> [Exercise goal] Go through the entries below and count the lines where "Live" occurs. Give nothing but that number.

> [Exercise data]
- Opening Delimiter -

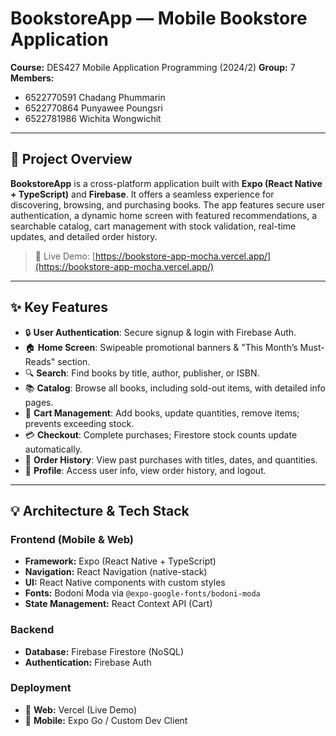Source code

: # BookstoreApp — Mobile Bookstore Application

**Course:** DES427 Mobile Application Programming (2024/2)
**Group:** 7
**Members:**

* 6522770591 Chadang Phummarin
* 6522770864 Punyawee Poungsri
* 6522781986 Wichita Wongwichit

---

## 📱 Project Overview

**BookstoreApp** is a cross-platform application built with **Expo (React Native + TypeScript)** and **Firebase**. It offers a seamless experience for discovering, browsing, and purchasing books. The app features secure user authentication, a dynamic home screen with featured recommendations, a searchable catalog, cart management with stock validation, real-time updates, and detailed order history.

> 🔗 Live Demo: [https://bookstore-app-mocha.vercel.app/](https://bookstore-app-mocha.vercel.app/)

---

## ✨ Key Features

* 🔒 **User Authentication**: Secure signup & login with Firebase Auth.
* 🏠 **Home Screen**: Swipeable promotional banners & "This Month’s Must-Reads" section.
* 🔍 **Search**: Find books by title, author, publisher, or ISBN.
* 📚 **Catalog**: Browse all books, including sold-out items, with detailed info pages.
* 🛒 **Cart Management**: Add books, update quantities, remove items; prevents exceeding stock.
* 💳 **Checkout**: Complete purchases; Firestore stock counts update automatically.
* 📜 **Order History**: View past purchases with titles, dates, and quantities.
* 👤 **Profile**: Access user info, view order history, and logout.

---

## 💡 Architecture & Tech Stack

### Frontend (Mobile & Web)

* **Framework:** Expo (React Native + TypeScript)
* **Navigation:** React Navigation (native-stack)
* **UI:** React Native components with custom styles
* **Fonts:** Bodoni Moda via `@expo-google-fonts/bodoni-moda`
* **State Management:** React Context API (Cart)

### Backend

* **Database:** Firebase Firestore (NoSQL)
* **Authentication:** Firebase Auth

### Deployment

* 🔹 **Web:** Vercel (Live Demo)
* 🔹 **Mobile:** Expo Go / Custom Dev Client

- Closing Delimiter -

> [Solved exercise] 2